What this task involves: Report each line of the data that contains the string "Coconut".

START Records for the exercise

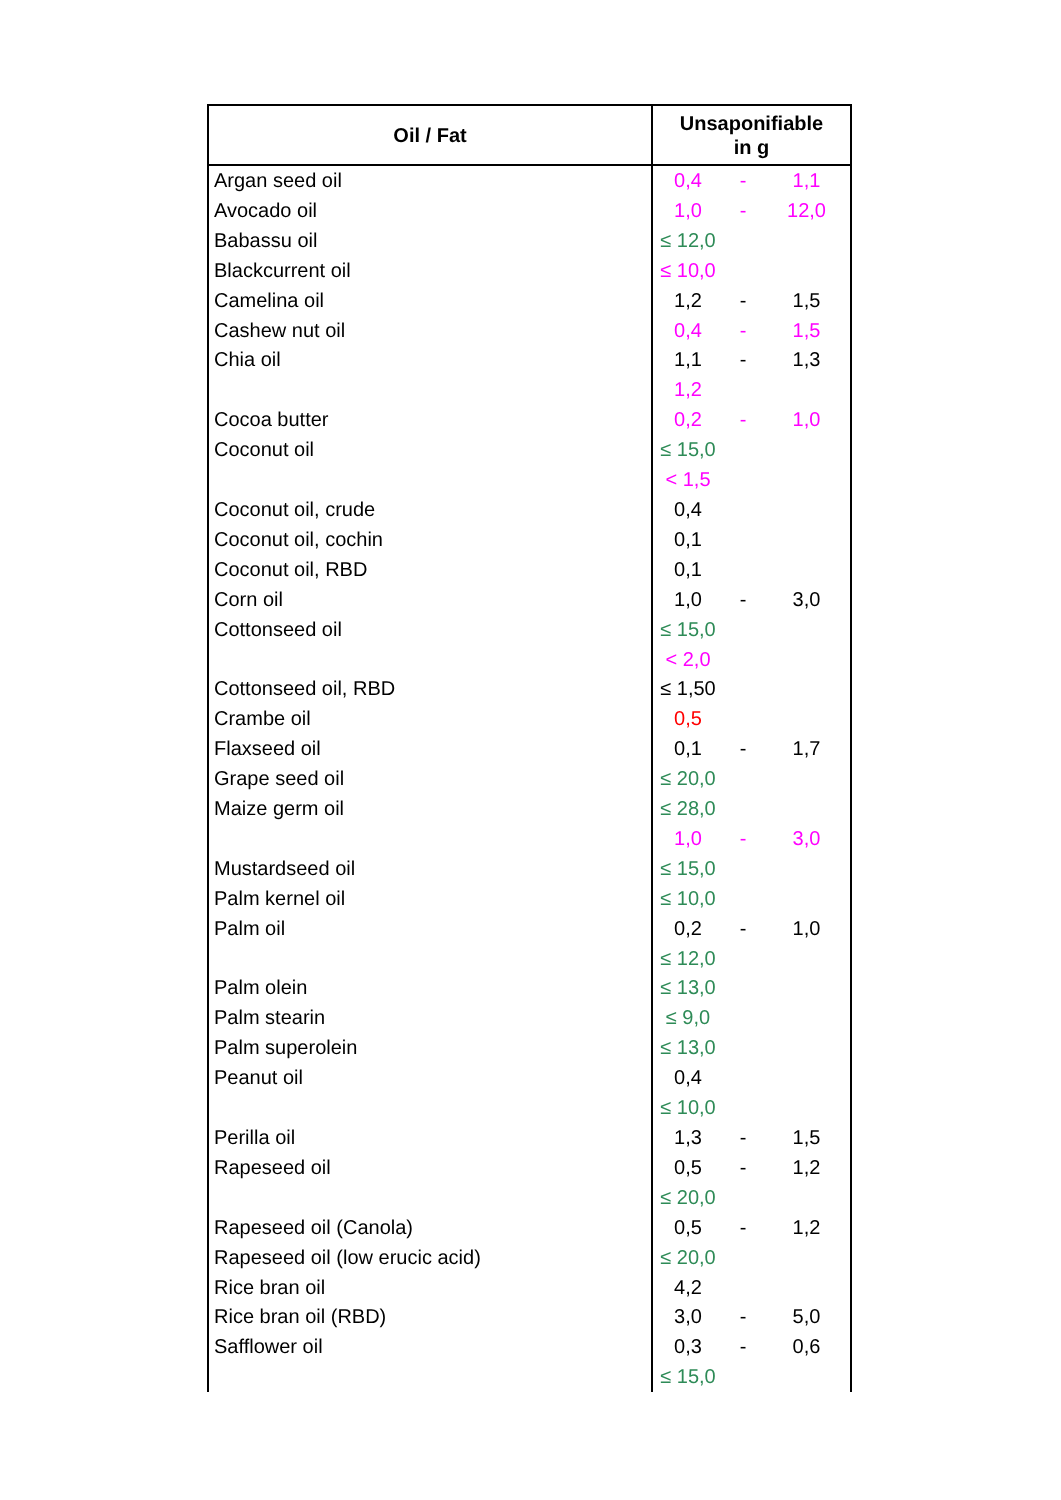| Oil / Fat | Unsaponifiable in g | | |
| --- | --- | --- | --- |
| Argan seed oil | 0,4 | - | 1,1 |
| Avocado oil | 1,0 | - | 12,0 |
| Babassu oil | ≤ 12,0 | | |
| Blackcurrent oil | ≤ 10,0 | | |
| Camelina oil | 1,2 | - | 1,5 |
| Cashew nut oil | 0,4 | - | 1,5 |
| Chia oil | 1,1 | - | 1,3 |
| | 1,2 | | |
| Cocoa butter | 0,2 | - | 1,0 |
| Coconut oil | ≤ 15,0 | | |
| | < 1,5 | | |
| Coconut oil, crude | 0,4 | | |
| Coconut oil, cochin | 0,1 | | |
| Coconut oil, RBD | 0,1 | | |
| Corn oil | 1,0 | - | 3,0 |
| Cottonseed oil | ≤ 15,0 | | |
| | < 2,0 | | |
| Cottonseed oil, RBD | ≤ 1,50 | | |
| Crambe oil | 0,5 | | |
| Flaxseed oil | 0,1 | - | 1,7 |
| Grape seed oil | ≤ 20,0 | | |
| Maize germ oil | ≤ 28,0 | | |
| | 1,0 | - | 3,0 |
| Mustardseed oil | ≤ 15,0 | | |
| Palm kernel oil | ≤ 10,0 | | |
| Palm oil | 0,2 | - | 1,0 |
| | ≤ 12,0 | | |
| Palm olein | ≤ 13,0 | | |
| Palm stearin | ≤ 9,0 | | |
| Palm superolein | ≤ 13,0 | | |
| Peanut oil | 0,4 | | |
| | ≤ 10,0 | | |
| Perilla oil | 1,3 | - | 1,5 |
| Rapeseed oil | 0,5 | - | 1,2 |
| | ≤ 20,0 | | |
| Rapeseed oil (Canola) | 0,5 | - | 1,2 |
| Rapeseed oil (low erucic acid) | ≤ 20,0 | | |
| Rice bran oil | 4,2 | | |
| Rice bran oil (RBD) | 3,0 | - | 5,0 |
| Safflower oil | 0,3 | - | 0,6 |
| | ≤ 15,0 | | |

END Records for the exercise

Answer to the problem:
| Coconut oil | ≤ 15,0 | | |
| Coconut oil, crude | 0,4 | | |
| Coconut oil, cochin | 0,1 | | |
| Coconut oil, RBD | 0,1 | | |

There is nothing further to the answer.